Как быстро проходит время, произносил, вернее, шептал император, в иных пассажах своей речи в этих сумерках, и ползет ли оно, стоит, летит или побеждает нас с какой-либо другой из своих несчетных скоростей, — все это зависит от нас, от мгновений нашей жизни, сплетенных меж собой подобно звеньям цепочки.
Разве приговоренный к смерти, для которого последние часы жизни улетают так скоро, не мог бы растратить эти самые часы в спокойствии или в усыпляющей скуке, среди стрекоз в саду на летнем речном берегу, если б не провинился?
А ребенок, для которого уже один-единственный из первых его годов может растянуться до вечности и который мечтает о более скором беге времени, приближающем его к мнимым свободам родителей, поневоле ощущает порой, как предвечерние минуты вдруг начинают мчаться, ибо в вечерних сумерках воротившийся домой отец накажет его.
Или вот двое влюбленных у пределов ночи льстят себя надеждой, что после всех наслаждений их разбудит от легкого сна песнь соловья — только соловей, а не утренний зов жаворонка. При этом, казалось бы, именно любовь поднимает двоих людей высоко-высоко над всеми часами, в царство, где время не течет, а иссякает.
А для того, кто целиком предается своей фантазии, своим собственным творениям, своему восторгу, солнце может взойти и снова закатиться, и он не заметит.

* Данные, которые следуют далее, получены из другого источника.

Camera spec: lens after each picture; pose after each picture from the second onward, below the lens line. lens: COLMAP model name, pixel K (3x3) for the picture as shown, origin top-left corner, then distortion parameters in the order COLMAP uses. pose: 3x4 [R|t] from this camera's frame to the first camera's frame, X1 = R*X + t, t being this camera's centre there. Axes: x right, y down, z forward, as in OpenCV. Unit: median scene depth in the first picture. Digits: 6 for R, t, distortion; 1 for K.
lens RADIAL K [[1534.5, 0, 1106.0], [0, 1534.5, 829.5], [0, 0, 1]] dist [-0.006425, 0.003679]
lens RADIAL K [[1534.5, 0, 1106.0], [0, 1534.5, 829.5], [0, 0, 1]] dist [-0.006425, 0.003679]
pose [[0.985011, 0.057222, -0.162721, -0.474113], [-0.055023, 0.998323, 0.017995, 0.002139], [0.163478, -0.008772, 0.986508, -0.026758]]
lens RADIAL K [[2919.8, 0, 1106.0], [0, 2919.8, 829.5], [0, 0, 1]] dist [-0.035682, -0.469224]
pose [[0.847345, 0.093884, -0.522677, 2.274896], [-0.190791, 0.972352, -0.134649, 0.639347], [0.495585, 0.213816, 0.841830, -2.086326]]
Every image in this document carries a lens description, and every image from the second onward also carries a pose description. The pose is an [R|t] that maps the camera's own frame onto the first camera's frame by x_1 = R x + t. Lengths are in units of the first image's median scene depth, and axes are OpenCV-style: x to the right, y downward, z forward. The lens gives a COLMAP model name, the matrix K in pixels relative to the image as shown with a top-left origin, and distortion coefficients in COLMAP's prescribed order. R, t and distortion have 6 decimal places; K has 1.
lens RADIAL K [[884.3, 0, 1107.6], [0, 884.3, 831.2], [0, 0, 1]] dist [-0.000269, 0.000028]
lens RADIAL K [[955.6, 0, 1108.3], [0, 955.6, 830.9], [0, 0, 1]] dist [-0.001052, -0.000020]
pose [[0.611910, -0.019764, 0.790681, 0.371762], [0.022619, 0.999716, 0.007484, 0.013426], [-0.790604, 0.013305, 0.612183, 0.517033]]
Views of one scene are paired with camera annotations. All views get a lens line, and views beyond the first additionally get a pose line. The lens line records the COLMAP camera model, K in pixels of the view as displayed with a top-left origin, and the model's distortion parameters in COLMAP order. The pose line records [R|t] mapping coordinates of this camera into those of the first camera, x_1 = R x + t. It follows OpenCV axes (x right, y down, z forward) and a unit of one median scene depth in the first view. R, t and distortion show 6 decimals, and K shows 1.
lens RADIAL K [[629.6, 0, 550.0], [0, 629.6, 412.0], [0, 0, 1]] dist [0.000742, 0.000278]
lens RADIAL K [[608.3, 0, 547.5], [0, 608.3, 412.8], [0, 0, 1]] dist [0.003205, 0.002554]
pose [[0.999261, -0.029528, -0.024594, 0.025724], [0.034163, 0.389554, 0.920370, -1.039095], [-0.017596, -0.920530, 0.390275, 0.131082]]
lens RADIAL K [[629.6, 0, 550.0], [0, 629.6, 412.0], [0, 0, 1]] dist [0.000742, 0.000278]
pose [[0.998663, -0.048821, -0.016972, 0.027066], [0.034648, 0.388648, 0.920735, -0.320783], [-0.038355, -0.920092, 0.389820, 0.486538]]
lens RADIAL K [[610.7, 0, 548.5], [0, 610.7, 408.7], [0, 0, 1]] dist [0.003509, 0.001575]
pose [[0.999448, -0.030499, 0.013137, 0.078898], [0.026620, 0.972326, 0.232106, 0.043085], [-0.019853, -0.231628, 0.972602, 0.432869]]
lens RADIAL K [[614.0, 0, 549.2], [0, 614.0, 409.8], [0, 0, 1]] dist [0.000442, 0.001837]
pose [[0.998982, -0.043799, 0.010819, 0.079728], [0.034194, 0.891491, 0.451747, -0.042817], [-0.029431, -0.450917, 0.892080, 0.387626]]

Но даже если человек твердо верит... — тут Цзян сделал долгую паузу, словно опасаясь произнести эти слова следом за императором, — ...даже если человек твердо верит, что властвует над временем, все-таки с каждым ушедшим годом его жизни, когда сам он становится все инертнее и медлительнее, оно течет быстрее. Вот совсем недавно он собирал вокруг себя близких, чтобы вместе с ними отметить праздник, а уже опять пролетел год, и мало-помалу он начинает походить на приговоренного, ожидающего день своей казни.
Шицзянь, шицзянь или какое-то сходно звучащее слово вновь и вновь слышалось Коксу в этой монотонной речи, напоминающей проповедь. Шицзянь, говорил голос за ширмой. Время, говорил, переводил Цзян, время, бег времени, измеримое время, шицзянь.
Но теперь Кокс почти не слушал ни того ни другого. В незримом присутствии самого могущественного человека на свете его клонило в сон от звуков двух языков, и все же он находился в полном сознании.
Время. Время! Силы небесные. Этой литании не было конца. Рассвет. Неотрывно глядя на пустой престол, Кокс скорее почувствовал, чем увидел первые проблески утра, которые медленно уменьшали зал, совсем недавно перетекавший в беспредельную тьму. Поначалу едва заметно, однако внимание его слабело по мере нарастания света. Его внимание! Китайский император говорил, обращаясь к нему, а Цзян переводил с благоговейным, даже испуганным старанием, но для Кокса и голос за ширмой, и слова Цзяна, и рассвет как бы отодвинулись на периферию, ибо английским гостем овладело ощущение триумфа.
Он знал, что думал Цяньлун, знал, что Цяньлун скажет, знал (!), чего хочет от него китайский император, еще прежде, чем тот высказал свое желание, а Цзян его перевел. Казалось, Кокс ощущал в своих руках натяжение нитей, управлявших движениями марионетки, что пряталась за ширмой и за притязанием на всемогущество. И, как знать, быть может, за этой роскошной, испещренной иероглифами ширмой впрямь находился всего-навсего автомат, чья механика и процессы движения не составят секрета для Алистера Кокса, величайшего на свете строителя автоматов.
Пока Цзян, запинаясь, переводил, в тронном зале стало совсем светло. Кокс чувствовал холод пола, несмотря на войлочные наколенники, которые надел, спрятав под широкими складками мандаринского платья.
Цзян все еще говорил, когда Кокс по теням и шорохам за ширмой сообразил, что Великий удалился, оставил переводчика в одиночестве формулировать его волю, заказ для английского гостя.
Кокса так и подмывало сказать Цзяну, что больше напрягаться незачем, он уже знает, чего желает от него император, и все остальное Цзян может рассказать ему в мастерской, но обоим коленопреклоненным надлежало дождаться знака, который позволит им встать и, по-прежнему в глубоком поклоне перед пустым престолом, пятясь, покинуть залитые теперь утренним светом просторы зала. И этот знак — три-четыре слова церемониймейстера, опять-таки незримого за тенями гвардейцев, Цзян не стал их переводить, — освободил измученных коленопреклоненных лишь после минутной тишины.